Отсюда, с этой позиции будем строить наши модели. Постараемся не упасть, не сорваться, не снизиться (а ведь и падаем, и срываемся, да главное — ориентир остается, куда идти). Днем, в тупиках и низинах практической жизни, мы уклоняемся от хоря, выскальзываем из-под него, обходим и прячемся, деремся при случае. Но это мышиная, в общем, возня. А мистическими вечерами нашими — подавай выше. Изменить хоря? Его природу? Очеловечить? Мессианская затея? Нет, не о результатах речь, и даже не о конечной цели (не дети мы, слава богу, и не фанатики), а лишь о направлении движения, о наших ориентирах: куда идти, чтоб хоть немного от корыта ЕГО, на градус бы к небу. Только тяжело это — наверх тянуть, играть на понижение — куда легче. Да и понятия не определены. Хорь у нас как точка отсчета. А что такое хорь? Или кто такой?
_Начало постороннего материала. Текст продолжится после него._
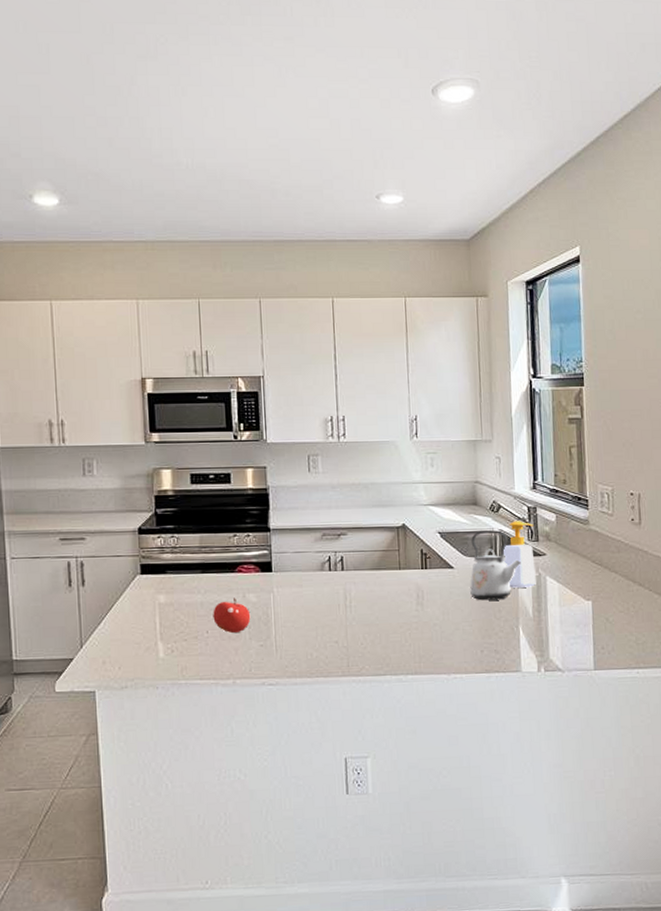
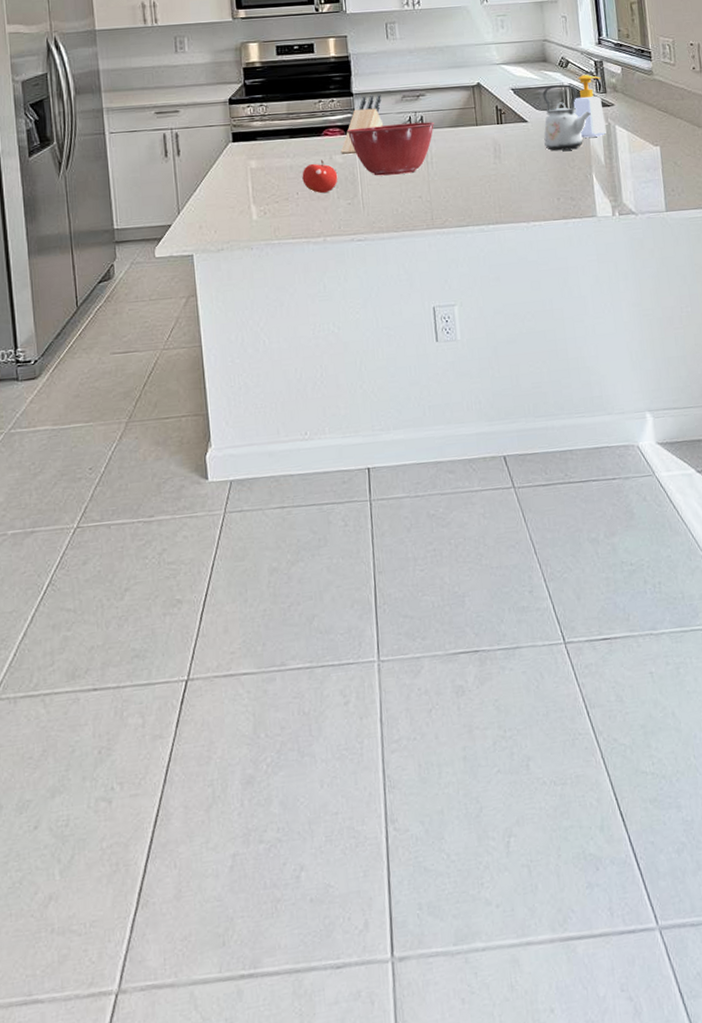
knife block: none [255,531,301,594] -> present [341,94,384,155]
mixing bowl: none [262,563,356,618] -> present [346,122,435,176]

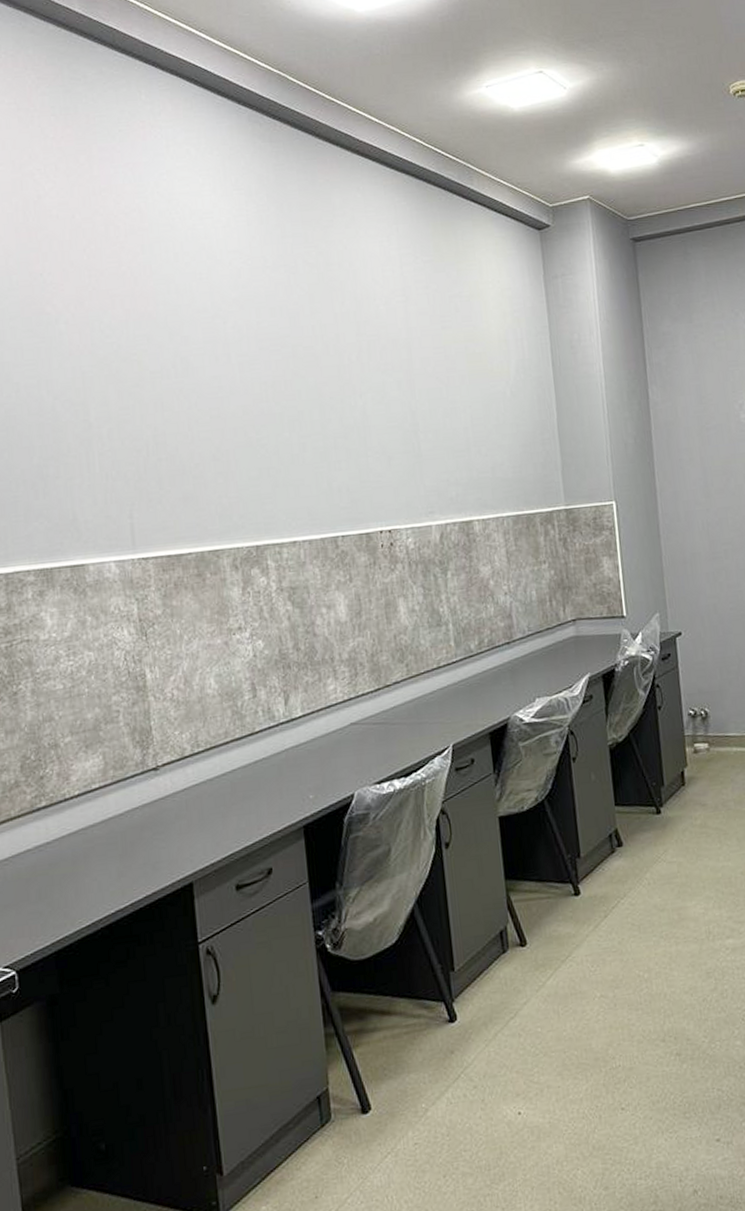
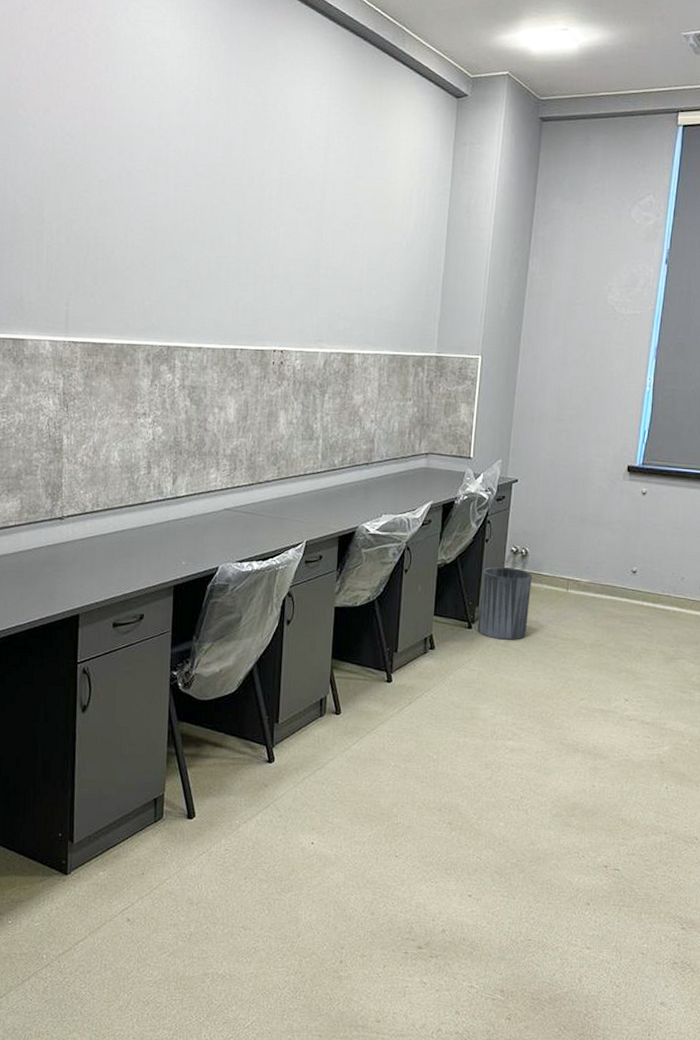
trash can: none [661,734,724,821] -> present [477,567,532,640]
Дать четкое определение хорю невозможно, как нет, скажем, определения здоровью или болезни. Но хоря, как и болезнь, хорошо чувствуешь, лишь только соприкаснешься. Само слово это пришло из моего детства. В сыром и темном полуподвале нашего дома обитала неблагополучная семья Куценко. Там шли пьяные скандалы на слезе и на пафосе. А в апогее противоречий они вырывались наружу, выбрасывались на поверхность двора и здесь искали окончательную Правду уже на людях. Потом, утишенные и успокоенные, они возвращались в свою нору. Соседи прозвали их Хорями. Старый хорь Куценко, глаза семьи, надевал по воскресеньям белую рубаху навыпуск, опоясывался веревочным поясом с кистями, говорил темно и возвышенно о своих свершениях и заслугах. Все мы выходили, как его должники, недостойные и неблагодарные, и ждало нас возмездие. И заявит он куда следует, ибо знают его там и ценят. С этими словами он уходил, напивался зверски, доползал как-то назад, блевал и падал на одном и том же месте — в подъезде. Здесь и лежал в голубой блевоте, покуда не затаскивали его в дом.